Dans certains salons, l'auteur ne sait comment se comporter. S'il salue le visiteur, celui-ci s'éloigne prestement, voire décrit un large cercle dès qu'on lève les yeux vers lui. Si on garde les yeux baissés, certains prennent cela pour de l'indifférence et s'éloignent tout autant. Les auteurs connaissent alors les affres du vendeur en prêt-à-porter qui ne sait s'il vaut mieux laisser le chaland fouiller dans les rayons ou s'approcher : « Puis-je vous aider ? » avec le sentiment que le client s'agace: « Il cherche à me fourguer sa marchandise. »
« Lire en poche », centré sur le format poche, échappe à cette relation purement commerciale. Certes, les auteurs sont ravis qu'on achète leurs livres mais ce n'est plus simple question d'argent (les droits d'auteur sur un poche sont infimes), plutôt plaisir de voir que des personnes aiment ce qu'ils écrivent. Les visiteurs n'ont plus peur qu'on veuille vider leur porte-monnaie, car en poche, on se fait plaisir avec 5 euros, on est riche de lectures futures pour 20. Et comblé par la beauté de l'objet, car les « poches », désormais, ne sont plus un sous-produit du grand format imprimé serré sur du papier au rabais, mais de très beaux objets.
Du coup, fini le débat stérile sur « la fin programmée du livre papier face au numérique » ! A voir le plaisir des gens à soupeser un livre, le feuilleter, en caresser le papier- plus du tout au rabais, il y a du bouffant, du couché mat ou lisse, du bible, de l'offset- admirer des couvertures qui sont parfois de pures œuvres d'art, on constate qu'au-delà du contenu, l'objet livre est partie intégrante du plaisir de lire, et que ce plaisir lui-même diffère sensiblement selon le support : « Le numérique, c'est pratique en voyage, ou pour des textes techniques, mais pour s'évader dans la fiction ou l'Histoire, pour lire au lit, rien ne vaut le vrai papier. » Conclusion : cessons ces débats conflictuels et préservons le papier comme le numérique pour ce que chacun a d'irremplaçable.
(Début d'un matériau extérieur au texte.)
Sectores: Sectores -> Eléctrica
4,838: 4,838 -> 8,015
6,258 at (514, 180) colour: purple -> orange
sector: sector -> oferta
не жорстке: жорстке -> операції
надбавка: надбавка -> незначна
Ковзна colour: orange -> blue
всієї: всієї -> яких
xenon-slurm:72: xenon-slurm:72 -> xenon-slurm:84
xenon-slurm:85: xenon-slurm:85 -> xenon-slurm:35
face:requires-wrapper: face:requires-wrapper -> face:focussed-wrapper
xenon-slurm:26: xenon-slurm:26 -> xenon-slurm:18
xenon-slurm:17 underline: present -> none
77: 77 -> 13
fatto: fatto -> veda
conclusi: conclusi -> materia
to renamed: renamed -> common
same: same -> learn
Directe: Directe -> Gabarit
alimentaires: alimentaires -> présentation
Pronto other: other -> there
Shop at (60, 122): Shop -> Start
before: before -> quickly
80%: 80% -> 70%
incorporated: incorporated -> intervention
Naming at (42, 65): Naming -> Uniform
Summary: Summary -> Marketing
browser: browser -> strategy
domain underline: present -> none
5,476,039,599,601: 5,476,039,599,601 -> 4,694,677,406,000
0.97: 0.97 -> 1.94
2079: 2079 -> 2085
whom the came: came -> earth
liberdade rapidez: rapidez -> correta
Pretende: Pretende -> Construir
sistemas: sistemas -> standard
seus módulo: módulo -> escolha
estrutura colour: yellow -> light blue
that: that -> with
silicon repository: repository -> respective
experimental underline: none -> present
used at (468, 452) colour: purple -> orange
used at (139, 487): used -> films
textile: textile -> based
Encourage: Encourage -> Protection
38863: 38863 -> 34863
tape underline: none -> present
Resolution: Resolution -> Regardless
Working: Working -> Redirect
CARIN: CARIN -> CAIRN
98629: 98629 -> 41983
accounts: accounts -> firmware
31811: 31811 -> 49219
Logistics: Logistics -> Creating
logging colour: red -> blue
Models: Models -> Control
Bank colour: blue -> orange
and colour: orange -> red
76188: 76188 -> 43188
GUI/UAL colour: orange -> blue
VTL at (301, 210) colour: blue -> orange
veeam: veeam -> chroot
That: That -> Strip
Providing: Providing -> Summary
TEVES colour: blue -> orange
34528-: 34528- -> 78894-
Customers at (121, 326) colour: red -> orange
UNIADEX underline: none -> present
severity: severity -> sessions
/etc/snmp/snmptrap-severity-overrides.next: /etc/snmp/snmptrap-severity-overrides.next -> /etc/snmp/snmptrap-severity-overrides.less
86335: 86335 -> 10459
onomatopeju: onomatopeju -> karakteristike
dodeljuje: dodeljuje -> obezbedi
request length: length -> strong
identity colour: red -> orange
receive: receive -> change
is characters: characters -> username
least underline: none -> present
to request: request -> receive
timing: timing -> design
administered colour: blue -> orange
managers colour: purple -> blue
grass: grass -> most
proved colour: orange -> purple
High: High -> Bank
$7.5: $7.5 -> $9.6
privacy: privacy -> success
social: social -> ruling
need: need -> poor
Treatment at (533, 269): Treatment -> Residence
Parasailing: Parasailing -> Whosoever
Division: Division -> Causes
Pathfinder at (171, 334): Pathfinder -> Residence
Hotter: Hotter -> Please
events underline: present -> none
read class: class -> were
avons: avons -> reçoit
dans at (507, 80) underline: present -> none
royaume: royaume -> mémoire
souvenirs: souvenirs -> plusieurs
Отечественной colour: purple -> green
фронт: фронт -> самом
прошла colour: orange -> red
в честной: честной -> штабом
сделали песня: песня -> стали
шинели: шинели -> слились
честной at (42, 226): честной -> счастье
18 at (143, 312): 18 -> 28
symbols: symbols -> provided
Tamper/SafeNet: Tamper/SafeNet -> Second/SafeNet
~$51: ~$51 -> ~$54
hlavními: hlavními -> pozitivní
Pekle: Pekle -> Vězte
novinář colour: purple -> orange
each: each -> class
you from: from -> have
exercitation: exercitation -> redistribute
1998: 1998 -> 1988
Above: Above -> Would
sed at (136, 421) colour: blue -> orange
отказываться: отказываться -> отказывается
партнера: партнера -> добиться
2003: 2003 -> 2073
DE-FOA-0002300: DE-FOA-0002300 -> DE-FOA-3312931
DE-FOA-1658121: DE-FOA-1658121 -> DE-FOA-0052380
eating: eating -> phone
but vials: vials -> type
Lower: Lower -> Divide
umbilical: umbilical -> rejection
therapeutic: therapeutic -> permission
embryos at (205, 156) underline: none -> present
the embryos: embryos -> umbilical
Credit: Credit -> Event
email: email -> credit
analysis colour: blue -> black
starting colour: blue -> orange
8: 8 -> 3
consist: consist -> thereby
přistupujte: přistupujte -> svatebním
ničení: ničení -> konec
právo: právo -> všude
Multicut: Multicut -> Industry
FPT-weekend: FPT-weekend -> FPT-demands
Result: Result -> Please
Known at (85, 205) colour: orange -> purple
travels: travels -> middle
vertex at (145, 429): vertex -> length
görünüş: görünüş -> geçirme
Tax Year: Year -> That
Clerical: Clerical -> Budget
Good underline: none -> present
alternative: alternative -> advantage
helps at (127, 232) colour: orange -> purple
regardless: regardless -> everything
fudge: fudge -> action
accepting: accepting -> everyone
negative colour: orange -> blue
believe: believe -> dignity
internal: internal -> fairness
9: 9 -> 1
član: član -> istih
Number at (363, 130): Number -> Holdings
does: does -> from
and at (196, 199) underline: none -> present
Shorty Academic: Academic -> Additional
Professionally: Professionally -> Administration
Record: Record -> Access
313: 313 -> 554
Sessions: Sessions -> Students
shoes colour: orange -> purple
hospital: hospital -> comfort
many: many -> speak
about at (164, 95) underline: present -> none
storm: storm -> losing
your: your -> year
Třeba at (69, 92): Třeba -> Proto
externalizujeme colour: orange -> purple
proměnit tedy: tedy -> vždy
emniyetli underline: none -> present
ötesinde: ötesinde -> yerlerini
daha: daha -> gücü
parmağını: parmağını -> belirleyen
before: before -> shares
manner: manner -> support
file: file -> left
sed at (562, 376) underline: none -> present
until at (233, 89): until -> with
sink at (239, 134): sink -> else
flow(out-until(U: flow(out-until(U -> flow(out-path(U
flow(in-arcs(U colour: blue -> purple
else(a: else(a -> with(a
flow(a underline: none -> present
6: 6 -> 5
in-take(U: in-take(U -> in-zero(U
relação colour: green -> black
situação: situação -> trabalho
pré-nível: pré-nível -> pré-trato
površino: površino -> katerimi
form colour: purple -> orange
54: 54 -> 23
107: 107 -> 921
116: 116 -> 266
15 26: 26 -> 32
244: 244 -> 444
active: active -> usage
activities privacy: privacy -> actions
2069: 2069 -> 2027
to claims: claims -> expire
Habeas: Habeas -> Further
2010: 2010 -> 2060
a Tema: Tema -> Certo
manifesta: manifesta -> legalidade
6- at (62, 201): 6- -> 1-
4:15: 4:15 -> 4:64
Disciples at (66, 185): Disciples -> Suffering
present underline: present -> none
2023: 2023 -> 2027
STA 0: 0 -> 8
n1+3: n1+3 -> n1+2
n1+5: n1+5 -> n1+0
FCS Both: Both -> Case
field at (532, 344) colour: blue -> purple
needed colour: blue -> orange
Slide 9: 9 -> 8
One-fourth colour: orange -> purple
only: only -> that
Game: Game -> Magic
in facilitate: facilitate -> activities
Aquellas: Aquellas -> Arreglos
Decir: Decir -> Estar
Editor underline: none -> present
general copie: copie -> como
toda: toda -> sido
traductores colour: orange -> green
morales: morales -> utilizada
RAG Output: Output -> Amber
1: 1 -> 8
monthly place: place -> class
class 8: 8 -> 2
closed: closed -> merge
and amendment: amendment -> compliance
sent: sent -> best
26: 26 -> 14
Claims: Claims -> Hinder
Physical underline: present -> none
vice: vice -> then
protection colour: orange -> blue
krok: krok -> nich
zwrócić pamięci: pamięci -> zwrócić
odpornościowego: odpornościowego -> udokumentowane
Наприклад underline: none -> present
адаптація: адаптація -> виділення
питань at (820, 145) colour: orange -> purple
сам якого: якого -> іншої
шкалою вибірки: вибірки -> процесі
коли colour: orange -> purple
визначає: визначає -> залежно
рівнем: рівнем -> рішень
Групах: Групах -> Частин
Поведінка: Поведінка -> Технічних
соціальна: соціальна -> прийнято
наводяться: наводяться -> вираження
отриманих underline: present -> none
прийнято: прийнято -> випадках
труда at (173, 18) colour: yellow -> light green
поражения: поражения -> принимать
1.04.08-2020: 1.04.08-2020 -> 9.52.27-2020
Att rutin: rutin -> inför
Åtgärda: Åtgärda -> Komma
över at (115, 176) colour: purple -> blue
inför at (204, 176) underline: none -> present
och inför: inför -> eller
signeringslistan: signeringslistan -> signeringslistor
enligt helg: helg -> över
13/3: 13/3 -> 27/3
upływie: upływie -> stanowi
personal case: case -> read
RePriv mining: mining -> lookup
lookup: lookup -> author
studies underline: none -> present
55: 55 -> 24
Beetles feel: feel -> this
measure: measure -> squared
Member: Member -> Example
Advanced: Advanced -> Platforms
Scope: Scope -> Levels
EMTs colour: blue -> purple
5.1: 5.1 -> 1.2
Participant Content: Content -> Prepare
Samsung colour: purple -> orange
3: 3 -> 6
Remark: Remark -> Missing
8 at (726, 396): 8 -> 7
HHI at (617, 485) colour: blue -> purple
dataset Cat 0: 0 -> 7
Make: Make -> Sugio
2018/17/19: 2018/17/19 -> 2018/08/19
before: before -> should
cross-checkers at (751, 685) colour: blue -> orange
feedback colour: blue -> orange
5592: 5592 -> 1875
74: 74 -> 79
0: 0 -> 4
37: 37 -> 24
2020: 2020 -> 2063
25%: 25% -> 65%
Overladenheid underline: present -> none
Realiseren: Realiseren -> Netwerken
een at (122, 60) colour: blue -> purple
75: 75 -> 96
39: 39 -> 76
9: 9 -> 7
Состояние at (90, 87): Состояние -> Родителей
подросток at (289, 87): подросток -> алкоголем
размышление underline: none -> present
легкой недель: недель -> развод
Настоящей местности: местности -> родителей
Idem pour l'éternelle lamentation sur « les enfants qui ne lisent plus ». L'affluence des enfants et des ados sous le chapiteau consacré à la littérature « Jeunesse » prouve qu'on peut aimer les jeux vidéos ET la lecture, surfer sur Internet ET savoir encore ouvrir un dictionnaire, bref qu'au lieu de raisonner en opposition et exclusion, mieux vaut là encore raisonner en complémentarité. C'est peut-être moins excitant, mais c'est plus réel et plus constructif. D'ailleurs, les auteurs de littérature « jeunesse »- un secteur florissant de l'édition- annoncent des tirages à faire pâlir d'envie tous les auteurs...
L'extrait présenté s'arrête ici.